Injured organs of all trauma surgeries performed before and after COVID-19 pandemic in Malaysia, n (%).
| Variables | 4 weeks before MCO (n = 17) | 4 weeks after MCO (n = 6) |
|---|---|---|
| Number of involved organs | ||
| Single | 12 (70.6) | 6 (100) |
| Multiple | 5 (29.4) | 0 (0) |
| Detailed involved organs | ||
| Tracheobronchial | 0 (0) | 1 (16.7) |
| Vascular | 2 (11.8) | 0 (0) |
| GIT and mesentery | 2 (11.8) | 1 (16.7) |
| Liver | 5 (29.4) | 1 (16.7) |
| Spleen | 3 (17.7) | 0 (0) |
| Genitourinary tract | 2 (11.8) | 1 (16.7) |
| Rectal | 1 (5.9) | 1 (16.7) |
| Pelvis | 1 (5.9) | 0 (0) |
| Soft tissue | 7 (41.2) | 2 (33.3) |
MCO: Movement Control Order; Before MCO: Feb 19, 2020–Mar 17, 2020; After MCO: 18 Mar, 2020–Apr 14, 2020.

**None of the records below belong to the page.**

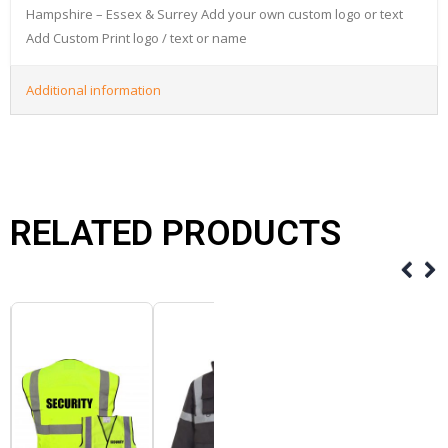
Hampshire – Essex & Surrey Add your own custom logo or text
Add Custom Print logo / text or name
Additional information
RELATED PRODUCTS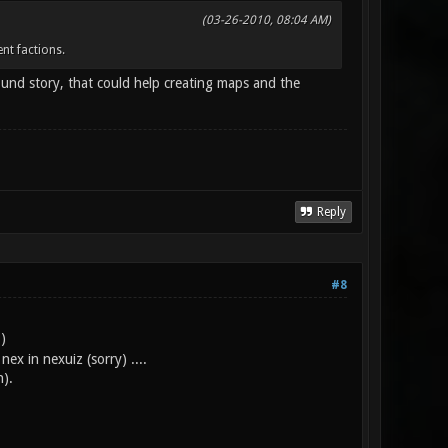
(03-26-2010, 08:04 AM)
nt factions.
ound story, that could help creating maps and the
Reply
#8
)
x in nexuiz (sorry) ....
n).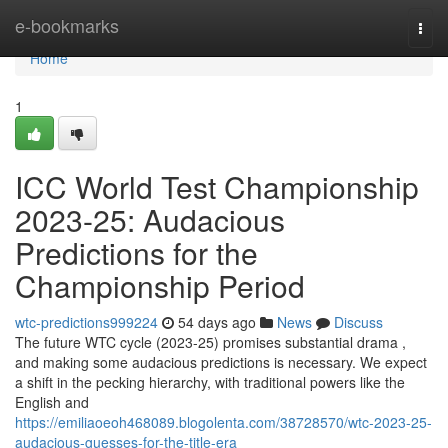
Home
e-bookmarks
Togg
navi
Home
1
ICC World Test Championship
2023-25: Audacious
Predictions for the
Championship Period
wtc-predictions999224
54 days ago
News
Discuss
The future WTC cycle (2023-25) promises substantial drama ,
and making some audacious predictions is necessary. We expect
a shift in the pecking hierarchy, with traditional powers like the
English and
https://emiliaoeoh468089.blogolenta.com/38728570/wtc-2023-25-
audacious-guesses-for-the-title-era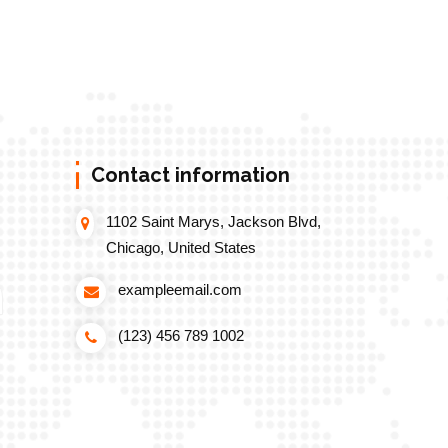
Contact information
1102 Saint Marys, Jackson Blvd,
Chicago, United States
exampleemail.com
(123) 456 789 1002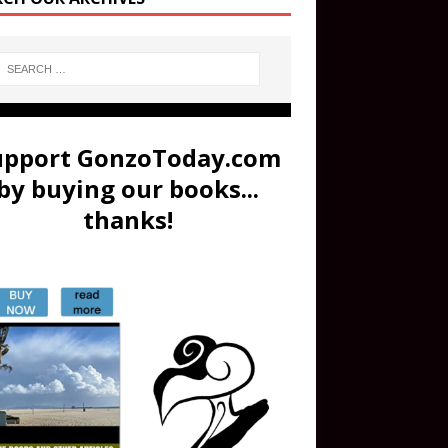
upport GonzoToday.com
by buying our books...
thanks!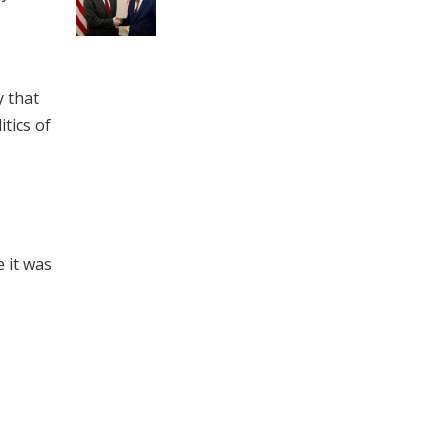
y that
tics of
 it was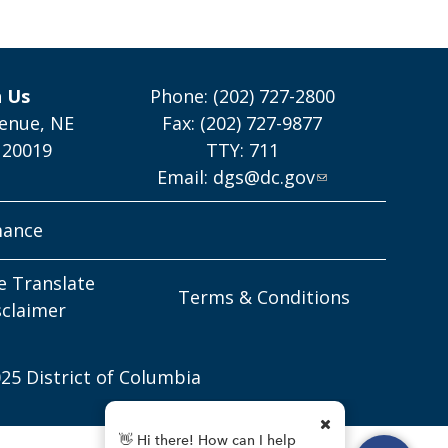
h Us
Phone: (202) 727-2800
enue, NE
Fax: (202) 727-9877
 20019
TTY: 711
Email:
dgs@dc.gov
mance
e Translate
Terms & Conditions
sclaimer
25 District of Columbia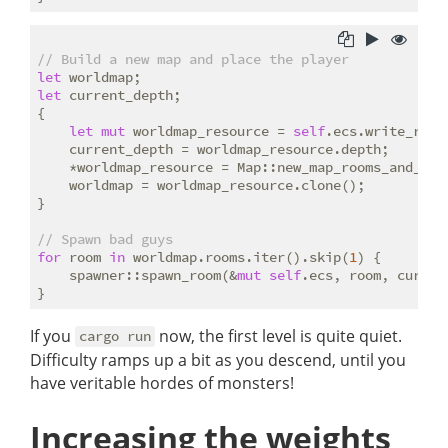
// Build a new map and place the player
let
let
 current_depth;

{

let
mut
 worldmap_resource = 
self
.ecs.write_reso
    current_depth = worldmap_resource.depth;

    *worldmap_resource = Map::new_map_rooms_and_cor
    worldmap = worldmap_resource.clone();

}

// Spawn bad guys
for
 room 
in
 worldmap.rooms.iter().skip(
1
) {

    spawner::spawn_room(&
mut
self
.ecs, room, curren
If you
now, the first level is quite quiet.
cargo run
Difficulty ramps up a bit as you descend, until you
have veritable hordes of monsters!
Increasing the weights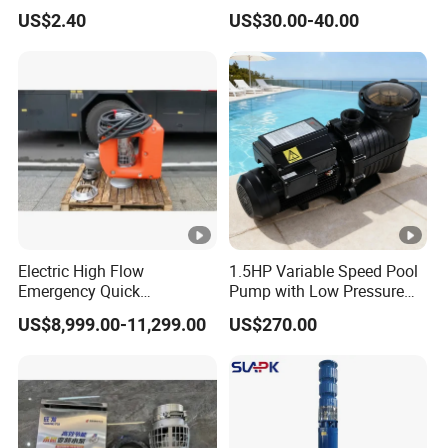
Machine Accessories
Electrical Stainless Steel
US$2.40
US$30.00-40.00
Washer Drain Pump
Cast Iron Submersible
Sewage Water Pump with
Float Switch Hot Sale OEM
Customized
Electric High Flow
1.5HP Variable Speed Pool
Emergency Quick
Pump with Low Pressure
Deployment Durable Long
Design
US$8,999.00-11,299.00
US$270.00
Lasting Rescue Water
Pump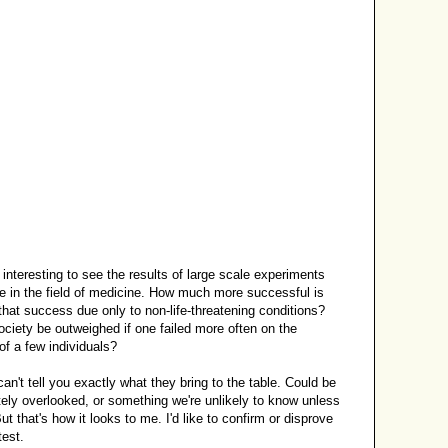
be interesting to see the results of large scale experiments
e in the field of medicine. How much more successful is
that success due only to non-life-threatening conditions?
ociety be outweighed if one failed more often on the
of a few individuals?
can't tell you exactly what they bring to the table. Could be
ely overlooked, or something we're unlikely to know unless
But that's how it looks to me. I'd like to confirm or disprove
test.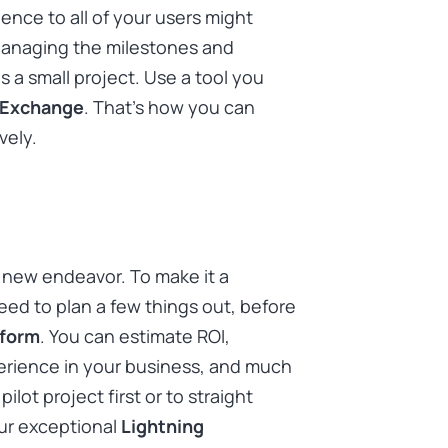
ience to all of your users might
Managing the milestones and
t is a small project. Use a tool you
Exchange
. That’s how you can
vely.
 a new endeavor. To make it a
ed to plan a few things out, before
tform
. You can estimate ROI,
perience in your business, and much
lot project first or to straight
our exceptional
Lightning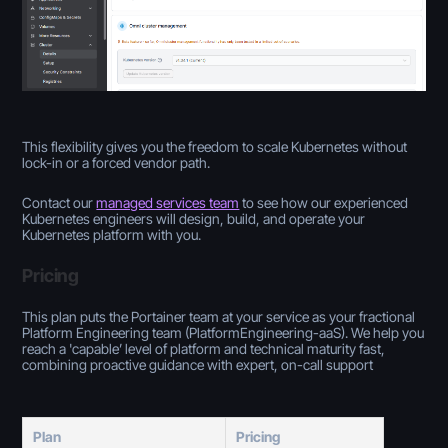
This flexibility gives you the freedom to scale Kubernetes without
lock-in or a forced vendor path.
Contact our
managed services team
to see how our experienced
Kubernetes engineers will design, build, and operate your
Kubernetes platform with you.
Pricing
This plan puts the Portainer team at your service as your fractional
Platform Engineering team (PlatformEngineering-aaS). We help you
reach a 'capable’ level of platform and technical maturity fast,
combining proactive guidance with expert, on-call support
Plan
Pricing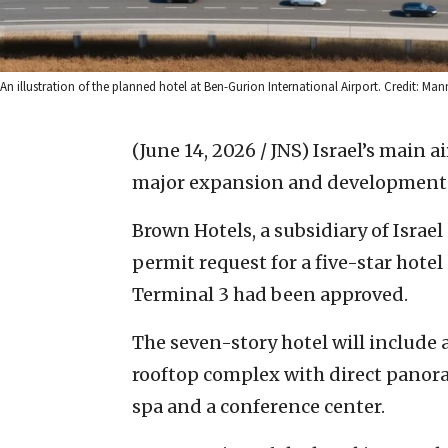
An illustration of the planned hotel at Ben-Gurion International Airport. Credit: Man
(June 14, 2026 / JNS)
Israel’s main ai
major expansion and development 
Brown Hotels, a subsidiary of Israe
permit request for a five-star hote
Terminal 3 had been approved.
The seven-story hotel will include
rooftop complex with direct panora
spa and a conference center.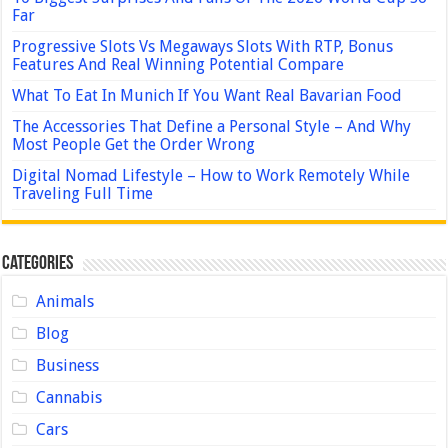
Far
Progressive Slots Vs Megaways Slots With RTP, Bonus
Features And Real Winning Potential Compare
What To Eat In Munich If You Want Real Bavarian Food
The Accessories That Define a Personal Style – And Why
Most People Get the Order Wrong
Digital Nomad Lifestyle – How to Work Remotely While
Traveling Full Time
Categories
Animals
Blog
Business
Cannabis
Cars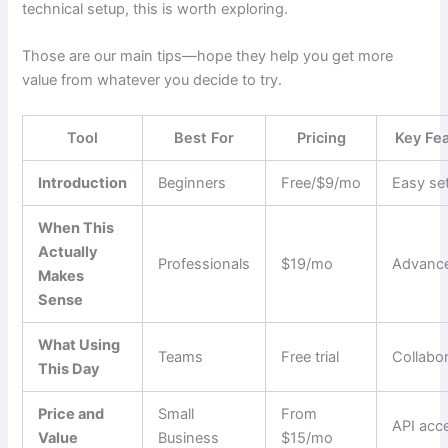
technical setup, this is worth exploring.
Those are our main tips—hope they help you get more
value from whatever you decide to try.
Tool
Best For
Pricing
Key Fe
Introduction
Beginners
Free/$9/mo
Easy se
When This
Actually
Professionals
$19/mo
Advance
Makes
Sense
What Using
Teams
Free trial
Collabo
This Day
Price and
Small
From
API acc
Value
Business
$15/mo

From previous publications, the majority of patients treated by the trauma surgery team comprises of 90% from blunt traumatic injuries.2 In addition, motorcyclist makes up 60% of the traumatic patients involved in road traffic accidents.7 With the commencement of MCO which restricts the citizens to stay in bound with only workers in the essential services (healthcare, finance, essential food supplies and government services) to continue duties led to a drastic reduction in road traffic accidents and industrial occupation related trauma. The overall impact is a positive reduction in trauma cases which is attributed to a decrease in activity and movement from the restriction order in a bid to prevent disease transmission.
Conclusion
The challenges faced to execute these necessary changes within a short period of time is a challenging task. However, the key to success to striking a balance in maintaining continuous quality surgery service to the community and safeguarding the safety of the medical health care workers is by a strong team foundation coupled with self-sacrifice of all personnel. The COVID-19 pandemic has led to a restriction in movement which led to an overall decrease in traumatic injuries. We hope this article may shed a light on the optimal management of general surgery services in this difficult time of Covid-19 pandemic to all affected general surgery departments.
Funding
Nil.
Ethical Statement
This study is registered under the National Medical Research Register of Malaysia (ID: NMRR-20-815-54725).
Acknowledgements
We would like to thank the Director General of Health Malaysia for his permission to publish this article (NIH.800-4/4/1Jld.80 (31).
Footnotes
Peer review under responsibility of Chinese Medical Association.
Declaration of Competing Interest
All the authors have declared no competing conflict of interest.